BEGIN

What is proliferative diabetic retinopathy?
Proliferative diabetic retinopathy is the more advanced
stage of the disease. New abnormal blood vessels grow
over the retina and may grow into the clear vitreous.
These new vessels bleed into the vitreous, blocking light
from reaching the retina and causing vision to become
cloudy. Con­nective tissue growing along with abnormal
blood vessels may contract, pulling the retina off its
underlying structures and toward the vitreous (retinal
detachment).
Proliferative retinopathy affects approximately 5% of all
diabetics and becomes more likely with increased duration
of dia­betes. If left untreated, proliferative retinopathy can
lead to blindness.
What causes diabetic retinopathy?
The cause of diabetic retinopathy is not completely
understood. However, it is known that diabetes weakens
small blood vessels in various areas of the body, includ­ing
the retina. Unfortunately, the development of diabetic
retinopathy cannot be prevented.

END

● **What needs to be done**
Set the data down once more, exactly as it stands.

● **Response**
What is proliferative diabetic retinopathy?
Proliferative diabetic retinopathy is the more advanced
stage of the disease. New abnormal blood vessels grow
over the retina and may grow into the clear vitreous.
These new vessels bleed into the vitreous, blocking light
from reaching the retina and causing vision to become
cloudy. Con­nective tissue growing along with abnormal
blood vessels may contract, pulling the retina off its
underlying structures and toward the vitreous (retinal
detachment).
Proliferative retinopathy affects approximately 5% of all
diabetics and becomes more likely with increased duration
of dia­betes. If left untreated, proliferative retinopathy can
lead to blindness.
What causes diabetic retinopathy?
The cause of diabetic retinopathy is not completely
understood. However, it is known that diabetes weakens
small blood vessels in various areas of the body, includ­ing
the retina. Unfortunately, the development of diabetic
retinopathy cannot be prevented.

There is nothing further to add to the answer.